There are two basic types – a non-hormonal kind is made of copper and a plastic one that is impregnated with and secretes a small amount of hormone. IUDs to not cause abortions – they primarily alter the cervical mucus so that you can’t conceive and cause changes in the uterine lining that prevent implantation. The IUD has many advantages – most importantly, if you tolerate it well, you get it inserted and can basically forget about it for 12 years with the copper IUD and 3-7 years with the hormonal form. If you decide you want to get pregnant, you can get it taken out and resume your natural fertile cycle immediately. However, many women do find the cramping too much to tolerate and have them removed. For most women who leave it in, the cramping resolves after 6 to 8 months. Those who do tolerate it tend to love it as a form of birth control. With the hormonal IUD, you do get a small dose of circulating hormone, but it's small compared to oral contraceptives, the NuvaRing, or Depo-Provera, the shot.
(Side note: With the NuvaRing I've seen women have systemic hormone problems and changes. While this form of birth control can be simple and effective to use, it’s along the same spectrum as oral birth control. It’s not quite as extreme, but it definitely carries some of those hormonal changes – and it’s been linked to some high-profile wrongful death lawsuits. Depo-Provera backs a pretty big punch of hormones, and I don't usually recommend it.
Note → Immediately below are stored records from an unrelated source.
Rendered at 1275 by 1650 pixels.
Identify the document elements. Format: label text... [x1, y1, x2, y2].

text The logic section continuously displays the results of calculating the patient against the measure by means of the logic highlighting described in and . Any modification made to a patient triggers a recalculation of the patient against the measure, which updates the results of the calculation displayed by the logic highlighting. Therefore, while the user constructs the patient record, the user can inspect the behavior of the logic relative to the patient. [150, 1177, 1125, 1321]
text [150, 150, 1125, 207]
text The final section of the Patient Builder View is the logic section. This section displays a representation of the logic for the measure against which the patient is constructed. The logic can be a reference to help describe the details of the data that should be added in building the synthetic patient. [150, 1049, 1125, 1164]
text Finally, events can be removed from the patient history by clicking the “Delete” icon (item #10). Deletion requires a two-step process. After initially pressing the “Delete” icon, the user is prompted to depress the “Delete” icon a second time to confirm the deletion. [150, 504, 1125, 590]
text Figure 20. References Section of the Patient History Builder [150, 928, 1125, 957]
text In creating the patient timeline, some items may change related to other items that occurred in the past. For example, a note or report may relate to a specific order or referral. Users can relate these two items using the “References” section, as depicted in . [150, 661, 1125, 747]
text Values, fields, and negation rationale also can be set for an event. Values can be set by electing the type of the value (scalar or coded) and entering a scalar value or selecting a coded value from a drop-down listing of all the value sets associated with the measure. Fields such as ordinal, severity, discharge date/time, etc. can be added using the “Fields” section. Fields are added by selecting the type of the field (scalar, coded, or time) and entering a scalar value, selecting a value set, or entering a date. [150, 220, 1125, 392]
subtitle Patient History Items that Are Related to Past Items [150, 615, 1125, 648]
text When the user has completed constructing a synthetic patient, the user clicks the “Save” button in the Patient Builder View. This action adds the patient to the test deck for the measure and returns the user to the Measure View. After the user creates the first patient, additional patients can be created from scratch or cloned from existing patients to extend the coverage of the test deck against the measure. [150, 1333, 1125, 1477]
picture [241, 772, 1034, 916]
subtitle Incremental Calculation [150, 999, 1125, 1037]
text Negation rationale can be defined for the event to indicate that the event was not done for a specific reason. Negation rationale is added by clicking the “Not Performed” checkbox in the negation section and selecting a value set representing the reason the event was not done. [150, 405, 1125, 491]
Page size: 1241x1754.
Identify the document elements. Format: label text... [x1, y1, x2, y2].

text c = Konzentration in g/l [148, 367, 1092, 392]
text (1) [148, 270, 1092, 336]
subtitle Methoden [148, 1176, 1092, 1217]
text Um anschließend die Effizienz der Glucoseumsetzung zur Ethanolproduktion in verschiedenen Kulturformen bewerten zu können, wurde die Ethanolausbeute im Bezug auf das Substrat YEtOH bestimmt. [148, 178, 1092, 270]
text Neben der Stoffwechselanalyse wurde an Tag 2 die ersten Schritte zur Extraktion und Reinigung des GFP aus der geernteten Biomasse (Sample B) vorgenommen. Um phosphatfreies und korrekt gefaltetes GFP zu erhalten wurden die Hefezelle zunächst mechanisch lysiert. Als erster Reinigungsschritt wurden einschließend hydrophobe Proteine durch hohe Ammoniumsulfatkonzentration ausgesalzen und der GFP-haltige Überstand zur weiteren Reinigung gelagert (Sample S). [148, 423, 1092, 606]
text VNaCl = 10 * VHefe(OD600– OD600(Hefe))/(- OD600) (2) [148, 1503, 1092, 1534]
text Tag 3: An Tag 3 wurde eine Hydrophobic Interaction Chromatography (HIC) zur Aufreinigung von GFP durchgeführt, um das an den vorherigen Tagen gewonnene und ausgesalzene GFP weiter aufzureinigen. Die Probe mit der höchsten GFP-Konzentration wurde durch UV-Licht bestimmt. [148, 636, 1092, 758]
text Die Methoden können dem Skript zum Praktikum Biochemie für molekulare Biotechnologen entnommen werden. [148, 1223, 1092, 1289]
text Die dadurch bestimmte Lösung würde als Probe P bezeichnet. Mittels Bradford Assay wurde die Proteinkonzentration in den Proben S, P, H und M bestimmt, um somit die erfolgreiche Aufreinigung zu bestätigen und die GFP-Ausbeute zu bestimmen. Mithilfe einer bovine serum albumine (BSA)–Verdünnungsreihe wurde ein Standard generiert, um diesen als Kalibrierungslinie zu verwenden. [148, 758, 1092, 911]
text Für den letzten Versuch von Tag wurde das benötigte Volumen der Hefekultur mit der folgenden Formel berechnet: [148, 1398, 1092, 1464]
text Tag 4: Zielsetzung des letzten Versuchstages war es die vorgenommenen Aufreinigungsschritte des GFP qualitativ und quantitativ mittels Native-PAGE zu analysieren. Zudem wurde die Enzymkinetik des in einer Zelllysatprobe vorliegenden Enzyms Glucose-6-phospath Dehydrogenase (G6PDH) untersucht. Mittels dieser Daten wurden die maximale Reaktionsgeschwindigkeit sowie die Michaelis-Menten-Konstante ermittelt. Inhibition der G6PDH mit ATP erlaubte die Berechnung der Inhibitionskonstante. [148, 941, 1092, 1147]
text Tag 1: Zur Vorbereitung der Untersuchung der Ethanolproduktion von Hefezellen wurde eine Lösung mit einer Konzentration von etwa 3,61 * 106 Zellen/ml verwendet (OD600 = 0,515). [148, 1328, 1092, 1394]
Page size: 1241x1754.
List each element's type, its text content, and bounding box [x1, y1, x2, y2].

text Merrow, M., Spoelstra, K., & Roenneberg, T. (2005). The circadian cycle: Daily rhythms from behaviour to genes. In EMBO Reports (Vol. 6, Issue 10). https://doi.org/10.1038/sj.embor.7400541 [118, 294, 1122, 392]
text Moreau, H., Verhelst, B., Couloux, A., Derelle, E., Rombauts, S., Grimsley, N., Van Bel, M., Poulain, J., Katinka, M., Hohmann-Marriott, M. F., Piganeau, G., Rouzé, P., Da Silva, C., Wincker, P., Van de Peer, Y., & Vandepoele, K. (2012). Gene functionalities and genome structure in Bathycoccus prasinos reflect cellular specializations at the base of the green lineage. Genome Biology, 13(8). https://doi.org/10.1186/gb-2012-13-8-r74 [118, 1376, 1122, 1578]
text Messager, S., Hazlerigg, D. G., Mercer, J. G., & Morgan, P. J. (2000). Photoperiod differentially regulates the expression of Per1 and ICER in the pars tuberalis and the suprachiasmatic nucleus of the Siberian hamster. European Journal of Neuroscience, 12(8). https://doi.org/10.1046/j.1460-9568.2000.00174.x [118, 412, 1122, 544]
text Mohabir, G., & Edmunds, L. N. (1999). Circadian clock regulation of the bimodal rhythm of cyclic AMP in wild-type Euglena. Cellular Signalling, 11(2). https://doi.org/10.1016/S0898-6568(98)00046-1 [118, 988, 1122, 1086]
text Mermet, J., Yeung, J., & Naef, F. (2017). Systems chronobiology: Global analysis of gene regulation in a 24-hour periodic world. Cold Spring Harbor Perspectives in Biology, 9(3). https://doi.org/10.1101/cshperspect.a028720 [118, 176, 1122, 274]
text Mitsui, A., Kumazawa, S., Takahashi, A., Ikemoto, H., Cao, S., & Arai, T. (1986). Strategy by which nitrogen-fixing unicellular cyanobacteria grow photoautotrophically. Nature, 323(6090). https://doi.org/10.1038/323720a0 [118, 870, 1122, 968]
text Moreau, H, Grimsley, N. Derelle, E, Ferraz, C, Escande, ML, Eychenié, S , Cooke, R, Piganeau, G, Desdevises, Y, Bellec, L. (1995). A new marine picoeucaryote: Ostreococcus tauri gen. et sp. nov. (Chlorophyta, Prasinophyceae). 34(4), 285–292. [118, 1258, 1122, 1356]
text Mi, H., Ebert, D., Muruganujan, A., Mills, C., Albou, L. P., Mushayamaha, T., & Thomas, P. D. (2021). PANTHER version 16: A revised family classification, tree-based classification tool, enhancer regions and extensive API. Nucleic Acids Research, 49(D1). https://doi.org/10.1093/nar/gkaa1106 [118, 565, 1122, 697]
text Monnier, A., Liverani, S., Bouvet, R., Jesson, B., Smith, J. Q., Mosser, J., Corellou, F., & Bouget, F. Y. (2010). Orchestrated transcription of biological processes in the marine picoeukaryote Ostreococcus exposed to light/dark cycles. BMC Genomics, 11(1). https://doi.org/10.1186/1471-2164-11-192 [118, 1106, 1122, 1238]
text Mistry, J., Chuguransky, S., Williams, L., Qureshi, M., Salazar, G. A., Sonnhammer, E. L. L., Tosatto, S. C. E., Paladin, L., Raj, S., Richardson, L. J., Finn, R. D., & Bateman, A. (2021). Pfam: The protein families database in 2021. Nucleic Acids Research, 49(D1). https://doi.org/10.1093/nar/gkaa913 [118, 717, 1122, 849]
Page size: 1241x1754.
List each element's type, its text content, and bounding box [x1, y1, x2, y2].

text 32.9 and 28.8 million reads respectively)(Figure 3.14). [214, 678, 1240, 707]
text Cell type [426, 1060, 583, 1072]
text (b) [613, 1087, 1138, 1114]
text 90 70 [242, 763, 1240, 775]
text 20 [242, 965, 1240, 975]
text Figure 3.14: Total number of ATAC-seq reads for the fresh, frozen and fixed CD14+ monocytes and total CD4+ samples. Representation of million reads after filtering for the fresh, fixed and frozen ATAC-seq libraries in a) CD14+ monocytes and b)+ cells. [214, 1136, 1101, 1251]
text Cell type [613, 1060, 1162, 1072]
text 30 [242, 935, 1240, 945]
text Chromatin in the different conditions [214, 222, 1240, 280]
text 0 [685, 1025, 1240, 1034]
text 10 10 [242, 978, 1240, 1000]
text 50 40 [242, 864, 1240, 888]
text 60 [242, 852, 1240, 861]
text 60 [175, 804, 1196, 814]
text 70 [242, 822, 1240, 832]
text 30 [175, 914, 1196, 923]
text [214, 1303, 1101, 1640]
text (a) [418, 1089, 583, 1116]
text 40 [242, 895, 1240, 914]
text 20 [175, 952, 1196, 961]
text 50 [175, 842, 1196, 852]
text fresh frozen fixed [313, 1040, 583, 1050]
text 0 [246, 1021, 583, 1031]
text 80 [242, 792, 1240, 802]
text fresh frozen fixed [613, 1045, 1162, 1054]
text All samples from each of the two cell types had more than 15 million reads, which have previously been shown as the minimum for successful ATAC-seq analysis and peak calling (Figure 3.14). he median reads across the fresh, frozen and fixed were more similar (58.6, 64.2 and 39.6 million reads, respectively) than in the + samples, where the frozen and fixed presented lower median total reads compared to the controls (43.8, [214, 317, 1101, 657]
It also causes bone density changes and all the same blood sugar changes as the pill.)
There are incidents of an IUD migrating or causing a uterine perforation during insertion, but the risks are so small that I wouldn’t advise against using one for those reasons.
These birth control methods are all options in place of oral contraceptives. If you're willing to put the time and energy into using it, my preference is using fertility tracking (cervical mucus changes, calender, and basal temperature in combination), along with condoms. I think that's the safest method for most women for pregnancy prevention, and a highly effective combination, but it does require the most mindfulness. Of all options I’ve mentioned, the oral contraceptive pill in my opinion is the least safe, and the IUD the contraceptive I prescribe the most often who want something more or different than fertility tracking and condoms.